Inter-group hostility.

In-groups and out-groups are an inevitable feature of human society.  We cannot avoid them.  They are hard-wired into the way our brains function and, as social animals, we are utterly dependent on belonging to a group for our identity, our status, our goals, our ambitions and our life stories.

In the early stages of human evolution our groups consisted of our family, our clan and our tribe.  As hunting and gathering gave way to farming and settled urban life, however, nations and empires added further layers to our expanding social horizons.  As culture evolved, so did societies based on shared professions, or on shared religions until gradually the complex world in which we live today emerged, complete with its mind-blowing array of competing groups which individuals can choose to belong to.

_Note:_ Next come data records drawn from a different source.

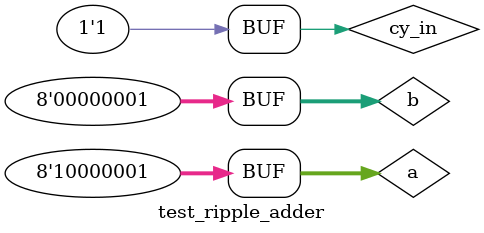
<source format=v>
`timescale 1ns / 1ps


module test_ripple_adder;

	// Inputs
	reg [7:0] a;
	reg [7:0] b;
	reg cy_in;

	// Outputs
	wire [7:0] sum;
	wire cy_out;

	// Instantiate the Unit Under Test (UUT)
	ripple_carry_adder uut (
		.a(a), 
		.b(b), 
		.cy_in(cy_in), 
		.sum(sum), 
		.cy_out(cy_out)
	);

	initial begin
		// Initialize Inputs
		a = 8'b10000001;
		b = 8'b00000001;
		cy_in = 1;

		// Wait 100 ns for global reset to finish
		#100;
        
		// Add stimulus here

	end
      
endmodule


</source>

Ever since the emergence of language, stories have played a significant role in the development of both individuals and societies.  As individuals, from our mid-teens onwards, we start to develop an autobiographical account of our life that makes sense of who we are and where we have come from (what has happened in our lives).  This “narrative history”, which itself evolves as we gather life experiences, is a crucial element in the development of our personality.  As groups, our social identity is both defined by and expressed in the stories shared by all members of the group. Such stories embody the important paradigms, beliefs and social mores that are valued by the group, and help to ensure group cohesion.

Different groups have different ways of using their core stories to foster group cohesion – religious groups, for example, tend to express their stories in formal beliefs such as credal statements, and require their members to affirm their belief in them.  Clubs and organizations often have sets of “rules” which prospective members have to agree to keep, and such rules are invariably supported by stories such as “founding myths”, which reveal the values on which the group is based, and thus invite voluntary acceptance of them.  The greater the degree of shared acceptance, the more tightly the group coheres without the need for enforcement.

Evolution has equipped us as individuals with feelings that do a good (but not foolproof) job of guiding us how to behave in the realm of “me” versus “us” within the groups we belong to.  It has also provided us with conscious means of overcoming these subconscious processes, through the use of rational thought and the exercise of moral rational choice.  It has done a less good job, however, of equipping us well with feelings to guide us in the realm of “us” (as defined by the group that we are a member of) versus “them” (as defined by other groups, whose values differ significantly from our own).

Inevitably, there will be occasions when two or more groups will find themselves competing for scarce or limited resources, whether these resources are physical (such as land or oil) or social (such as power to govern or claims to exclusive truth), and on such occasions, it is natural that a degree of animosity or even hostility will be experienced between them.  Unfortunately, the stories that define and express group identity either implicitly or explicitly define the group by emphasising those distinctive characteristics or beliefs that distinguish it from other groups.  This allows groups or their leaders to harness the power of these stories to represent other groups’ members as marginal, undesirable, threatening or, in extremis, less than human.

Once a group has been “de-humanized” in the popular imagination, and is perceived as a threat (whether vermin or predator), then our normal rules of how to treat other people no longer apply and forms of mistreatment or open warfare become legitimized.  It is hardly surprising, therefore, that news media frequently carry stories of human tragedy caused by inter-group hostility such as terrorist attacks, refugee crises, inter-racial violence, or separatist movements.